Saved entries:
┄┄┄┄┄┄┄┄┄┄┄┄┄┄┄┄┄┄┄┄
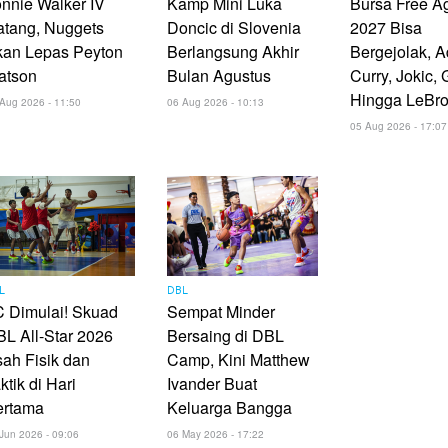
nnie Walker IV
Kamp Mini Luka
Bursa Free A
atang, Nuggets
Doncic di Slovenia
2027 Bisa
kan Lepas Peyton
Berlangsung Akhir
Bergejolak, 
atson
Bulan Agustus
Curry, Jokic, 
Hingga LeBr
Aug 2026 - 11:50
06 Aug 2026 - 10:13
05 Aug 2026 - 17:07
L
DBL
 Dimulai! Skuad
Sempat Minder
L All-Star 2026
Bersaing di DBL
ah Fisik dan
Camp, Kini Matthew
ktik di Hari
Ivander Buat
ertama
Keluarga Bangga
Jun 2026 - 09:06
06 May 2026 - 17:22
┄┄┄┄┄┄┄┄┄┄┄┄┄┄┄┄┄┄┄┄
Copy out each record shown above without alteration, skipping any picture.

nnie Walker IV
Kamp Mini Luka
Bursa Free A
atang, Nuggets
Doncic di Slovenia
2027 Bisa
kan Lepas Peyton
Berlangsung Akhir
Bergejolak, 
atson
Bulan Agustus
Curry, Jokic, 
Hingga LeBr
Aug 2026 - 11:50
06 Aug 2026 - 10:13
05 Aug 2026 - 17:07
L
DBL
 Dimulai! Skuad
Sempat Minder
L All-Star 2026
Bersaing di DBL
ah Fisik dan
Camp, Kini Matthew
ktik di Hari
Ivander Buat
ertama
Keluarga Bangga
Jun 2026 - 09:06
06 May 2026 - 17:22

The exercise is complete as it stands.